## DIRECTIONS FOR THIS TASK
Reproduce the stretch of entries from the line containing "family: Salmonidae" through the line containing "scientific name: Suillus bovinus", swapping "common name" for "vernacular name" and leaving every other part of those lines unchanged.

[Records from a collection]
━━━━━━━━━━━━━━━━

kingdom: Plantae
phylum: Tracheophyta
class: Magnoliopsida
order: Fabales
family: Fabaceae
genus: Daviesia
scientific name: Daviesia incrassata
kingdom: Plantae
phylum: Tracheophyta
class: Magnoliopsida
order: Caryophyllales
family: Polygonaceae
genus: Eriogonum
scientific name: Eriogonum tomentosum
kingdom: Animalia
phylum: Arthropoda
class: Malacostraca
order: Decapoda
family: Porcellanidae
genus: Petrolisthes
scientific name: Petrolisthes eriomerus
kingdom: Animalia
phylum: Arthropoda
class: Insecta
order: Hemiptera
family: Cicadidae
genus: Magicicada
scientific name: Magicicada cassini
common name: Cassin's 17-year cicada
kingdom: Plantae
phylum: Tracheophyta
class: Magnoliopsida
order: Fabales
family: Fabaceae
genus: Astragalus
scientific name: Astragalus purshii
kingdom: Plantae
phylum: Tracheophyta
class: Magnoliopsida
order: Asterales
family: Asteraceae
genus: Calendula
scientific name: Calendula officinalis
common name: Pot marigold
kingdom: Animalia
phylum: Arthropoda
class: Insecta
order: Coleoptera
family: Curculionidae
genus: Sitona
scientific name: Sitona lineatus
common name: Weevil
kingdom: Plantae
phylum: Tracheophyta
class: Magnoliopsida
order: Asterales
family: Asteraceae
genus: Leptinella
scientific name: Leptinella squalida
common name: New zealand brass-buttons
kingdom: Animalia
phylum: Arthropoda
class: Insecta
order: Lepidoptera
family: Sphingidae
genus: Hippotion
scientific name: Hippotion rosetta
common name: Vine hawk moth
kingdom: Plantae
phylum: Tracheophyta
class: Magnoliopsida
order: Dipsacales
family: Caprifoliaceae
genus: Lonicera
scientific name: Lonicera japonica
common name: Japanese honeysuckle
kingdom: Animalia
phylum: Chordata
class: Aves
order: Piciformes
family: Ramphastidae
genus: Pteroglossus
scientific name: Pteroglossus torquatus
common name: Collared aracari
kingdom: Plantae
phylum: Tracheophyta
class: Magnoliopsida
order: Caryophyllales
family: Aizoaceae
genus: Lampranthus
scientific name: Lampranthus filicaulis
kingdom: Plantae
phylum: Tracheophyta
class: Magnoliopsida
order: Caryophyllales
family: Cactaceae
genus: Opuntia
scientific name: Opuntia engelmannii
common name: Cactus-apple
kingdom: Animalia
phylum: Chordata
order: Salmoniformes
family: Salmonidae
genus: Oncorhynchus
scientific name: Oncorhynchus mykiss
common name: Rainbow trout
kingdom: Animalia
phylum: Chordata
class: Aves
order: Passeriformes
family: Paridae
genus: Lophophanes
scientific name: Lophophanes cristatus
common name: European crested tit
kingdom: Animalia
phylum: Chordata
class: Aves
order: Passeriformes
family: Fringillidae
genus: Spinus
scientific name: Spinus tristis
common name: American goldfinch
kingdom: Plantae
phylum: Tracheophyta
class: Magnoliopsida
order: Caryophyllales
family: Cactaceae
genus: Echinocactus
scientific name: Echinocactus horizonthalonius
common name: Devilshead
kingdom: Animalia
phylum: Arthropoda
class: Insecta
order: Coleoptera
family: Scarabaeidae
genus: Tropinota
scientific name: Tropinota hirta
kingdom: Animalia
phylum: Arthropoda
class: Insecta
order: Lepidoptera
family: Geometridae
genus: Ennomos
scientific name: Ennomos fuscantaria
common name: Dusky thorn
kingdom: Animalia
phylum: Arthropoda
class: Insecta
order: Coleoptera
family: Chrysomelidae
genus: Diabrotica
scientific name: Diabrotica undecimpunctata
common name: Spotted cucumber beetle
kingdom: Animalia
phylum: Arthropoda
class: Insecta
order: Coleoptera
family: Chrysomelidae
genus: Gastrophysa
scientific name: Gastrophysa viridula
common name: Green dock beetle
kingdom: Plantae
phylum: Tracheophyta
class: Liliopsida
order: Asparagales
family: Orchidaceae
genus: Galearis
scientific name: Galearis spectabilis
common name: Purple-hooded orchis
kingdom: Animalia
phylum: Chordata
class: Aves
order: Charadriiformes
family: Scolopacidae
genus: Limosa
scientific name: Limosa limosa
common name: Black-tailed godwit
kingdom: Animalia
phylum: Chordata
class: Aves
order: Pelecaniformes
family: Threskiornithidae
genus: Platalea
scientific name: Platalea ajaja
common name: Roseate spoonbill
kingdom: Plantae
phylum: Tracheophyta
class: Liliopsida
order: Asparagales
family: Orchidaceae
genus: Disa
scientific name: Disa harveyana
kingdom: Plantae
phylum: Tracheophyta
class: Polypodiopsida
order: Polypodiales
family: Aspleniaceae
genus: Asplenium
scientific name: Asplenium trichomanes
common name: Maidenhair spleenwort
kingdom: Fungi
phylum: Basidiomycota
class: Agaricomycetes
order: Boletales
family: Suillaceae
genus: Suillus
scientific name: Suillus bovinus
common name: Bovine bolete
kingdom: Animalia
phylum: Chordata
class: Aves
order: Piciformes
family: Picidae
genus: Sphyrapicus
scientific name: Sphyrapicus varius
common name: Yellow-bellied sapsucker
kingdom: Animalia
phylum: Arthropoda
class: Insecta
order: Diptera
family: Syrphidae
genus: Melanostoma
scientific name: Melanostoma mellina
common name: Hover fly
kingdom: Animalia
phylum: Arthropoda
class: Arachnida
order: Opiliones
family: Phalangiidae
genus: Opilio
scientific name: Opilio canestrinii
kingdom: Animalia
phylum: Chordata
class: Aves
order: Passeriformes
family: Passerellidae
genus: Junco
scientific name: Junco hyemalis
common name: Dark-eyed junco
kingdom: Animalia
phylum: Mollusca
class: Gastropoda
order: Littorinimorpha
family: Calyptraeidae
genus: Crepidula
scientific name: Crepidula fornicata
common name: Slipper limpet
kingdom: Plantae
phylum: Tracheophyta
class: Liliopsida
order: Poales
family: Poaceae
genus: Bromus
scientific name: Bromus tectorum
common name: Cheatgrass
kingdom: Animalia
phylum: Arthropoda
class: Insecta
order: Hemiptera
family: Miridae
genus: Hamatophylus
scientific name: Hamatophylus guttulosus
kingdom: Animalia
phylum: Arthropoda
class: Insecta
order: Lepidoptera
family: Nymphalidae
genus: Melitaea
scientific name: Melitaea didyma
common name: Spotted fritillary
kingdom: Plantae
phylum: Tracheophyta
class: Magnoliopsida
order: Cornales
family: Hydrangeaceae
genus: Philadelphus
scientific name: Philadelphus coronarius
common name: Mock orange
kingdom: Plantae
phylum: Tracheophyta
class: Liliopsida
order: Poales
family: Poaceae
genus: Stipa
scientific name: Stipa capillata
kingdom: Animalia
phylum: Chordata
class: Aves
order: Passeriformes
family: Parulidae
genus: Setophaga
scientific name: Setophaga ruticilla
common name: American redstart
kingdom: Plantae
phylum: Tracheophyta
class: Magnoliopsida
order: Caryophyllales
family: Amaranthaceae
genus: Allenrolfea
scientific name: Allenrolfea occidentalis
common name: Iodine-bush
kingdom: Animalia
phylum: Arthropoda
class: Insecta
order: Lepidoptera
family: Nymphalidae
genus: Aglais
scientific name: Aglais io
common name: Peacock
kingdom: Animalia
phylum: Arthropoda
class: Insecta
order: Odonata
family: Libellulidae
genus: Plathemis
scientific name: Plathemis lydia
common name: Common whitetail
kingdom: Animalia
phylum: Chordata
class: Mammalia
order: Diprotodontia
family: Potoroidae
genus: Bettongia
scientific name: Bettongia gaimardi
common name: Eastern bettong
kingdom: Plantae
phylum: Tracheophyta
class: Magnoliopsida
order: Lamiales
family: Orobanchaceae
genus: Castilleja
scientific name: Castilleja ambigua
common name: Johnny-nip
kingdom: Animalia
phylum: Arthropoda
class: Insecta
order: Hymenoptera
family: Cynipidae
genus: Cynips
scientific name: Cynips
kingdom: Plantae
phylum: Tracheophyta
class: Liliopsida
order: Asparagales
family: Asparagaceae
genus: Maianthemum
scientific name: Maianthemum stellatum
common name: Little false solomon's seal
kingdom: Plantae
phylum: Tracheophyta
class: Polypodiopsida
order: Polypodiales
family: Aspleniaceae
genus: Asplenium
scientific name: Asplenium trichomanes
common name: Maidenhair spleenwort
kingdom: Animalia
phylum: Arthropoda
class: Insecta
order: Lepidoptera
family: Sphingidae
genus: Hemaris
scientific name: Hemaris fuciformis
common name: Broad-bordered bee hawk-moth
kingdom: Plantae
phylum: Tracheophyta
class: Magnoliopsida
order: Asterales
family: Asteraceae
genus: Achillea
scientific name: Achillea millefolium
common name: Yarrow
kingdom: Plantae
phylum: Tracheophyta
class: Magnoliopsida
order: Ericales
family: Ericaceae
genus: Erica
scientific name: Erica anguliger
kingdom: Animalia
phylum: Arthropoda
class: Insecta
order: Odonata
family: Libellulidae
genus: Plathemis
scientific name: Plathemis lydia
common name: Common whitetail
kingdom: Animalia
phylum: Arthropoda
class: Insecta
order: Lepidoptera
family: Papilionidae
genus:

━━━━━━━━━━━━━━━━

## EXPECTED OUTPUT
family: Salmonidae
genus: Oncorhynchus
scientific name: Oncorhynchus mykiss
vernacular name: Rainbow trout
kingdom: Animalia
phylum: Chordata
class: Aves
order: Passeriformes
family: Paridae
genus: Lophophanes
scientific name: Lophophanes cristatus
vernacular name: European crested tit
kingdom: Animalia
phylum: Chordata
class: Aves
order: Passeriformes
family: Fringillidae
genus: Spinus
scientific name: Spinus tristis
vernacular name: American goldfinch
kingdom: Plantae
phylum: Tracheophyta
class: Magnoliopsida
order: Caryophyllales
family: Cactaceae
genus: Echinocactus
scientific name: Echinocactus horizonthalonius
vernacular name: Devilshead
kingdom: Animalia
phylum: Arthropoda
class: Insecta
order: Coleoptera
family: Scarabaeidae
genus: Tropinota
scientific name: Tropinota hirta
kingdom: Animalia
phylum: Arthropoda
class: Insecta
order: Lepidoptera
family: Geometridae
genus: Ennomos
scientific name: Ennomos fuscantaria
vernacular name: Dusky thorn
kingdom: Animalia
phylum: Arthropoda
class: Insecta
order: Coleoptera
family: Chrysomelidae
genus: Diabrotica
scientific name: Diabrotica undecimpunctata
vernacular name: Spotted cucumber beetle
kingdom: Animalia
phylum: Arthropoda
class: Insecta
order: Coleoptera
family: Chrysomelidae
genus: Gastrophysa
scientific name: Gastrophysa viridula
vernacular name: Green dock beetle
kingdom: Plantae
phylum: Tracheophyta
class: Liliopsida
order: Asparagales
family: Orchidaceae
genus: Galearis
scientific name: Galearis spectabilis
vernacular name: Purple-hooded orchis
kingdom: Animalia
phylum: Chordata
class: Aves
order: Charadriiformes
family: Scolopacidae
genus: Limosa
scientific name: Limosa limosa
vernacular name: Black-tailed godwit
kingdom: Animalia
phylum: Chordata
class: Aves
order: Pelecaniformes
family: Threskiornithidae
genus: Platalea
scientific name: Platalea ajaja
vernacular name: Roseate spoonbill
kingdom: Plantae
phylum: Tracheophyta
class: Liliopsida
order: Asparagales
family: Orchidaceae
genus: Disa
scientific name: Disa harveyana
kingdom: Plantae
phylum: Tracheophyta
class: Polypodiopsida
order: Polypodiales
family: Aspleniaceae
genus: Asplenium
scientific name: Asplenium trichomanes
vernacular name: Maidenhair spleenwort
kingdom: Fungi
phylum: Basidiomycota
class: Agaricomycetes
order: Boletales
family: Suillaceae
genus: Suillus
scientific name: Suillus bovinus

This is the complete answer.